ROGER KEVERNE WINTER 2002
Metal - Item 1















A very fine bronze jia
1

A very fine bronze jia
Shang dynasty
Height: 12 1/4 in, 31 cm

supported on three splayed legs, each with four faces, the rounded vessel rises from a flat base, steps inward and flares towards the rim that is surmounted by two capped posts. A long, slim strap handle issues from a buffalo’s head; the bold decoration is continuous beneath. The upper register contains two taotie masks between bands of small circles and bowstring lines. The lower register contains a further two taotie masks with two smaller masks where the bodies join. The mould lines are distinct and form a triangular pattern on the underside of the vessel. A single pictogram, a clan name that has been read as yuan, is cast inside the mouth opposite the handle. The surface bears a mellow silvery patina with green areas.
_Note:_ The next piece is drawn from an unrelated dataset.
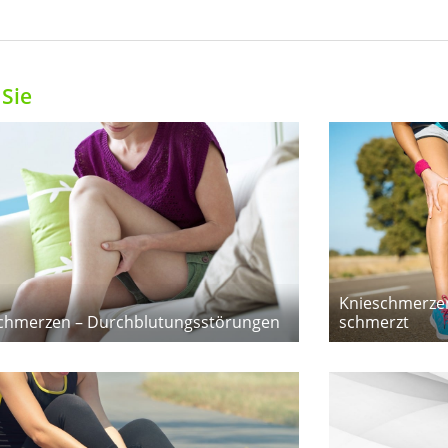
Sie
Knieschmerzen
chmerzen – Durchblutungsstörungen
schmerzt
A seemingly identical vessel with the same pictogram is illustrated in Yu et al, Selected Bronzes in the Collection of the Poly Art Museum, pp. 11–12, where the pictogram is discussed at length and read as yuan. The reason for this reading is that the pictogram resembles one on oracle bones which are believed to use it as the name of a Shang fortified town in what is now Yuanqu county, northwest of Luoyang in Shanxi province. In this case it is in fact the oldest form of the modern place name Yuan. A li cauldron with the same pictogram is now in the National Museum of Chinese History and there is a suggestion that it might have been excavated at Yuanqu, but this is not firmly established. Parallels are drawn between the Poly Art Museum bronze and jia excavated from Grave 333 at Xiaodun among the early Shang Royal Tombs at Anyang in Henan province.
For related examples, see Bagley, Shang Ritual Bronzes in the Arthur M. Sackler Collections, fig. 2.6, p. 151, and fig. 68, p. 85.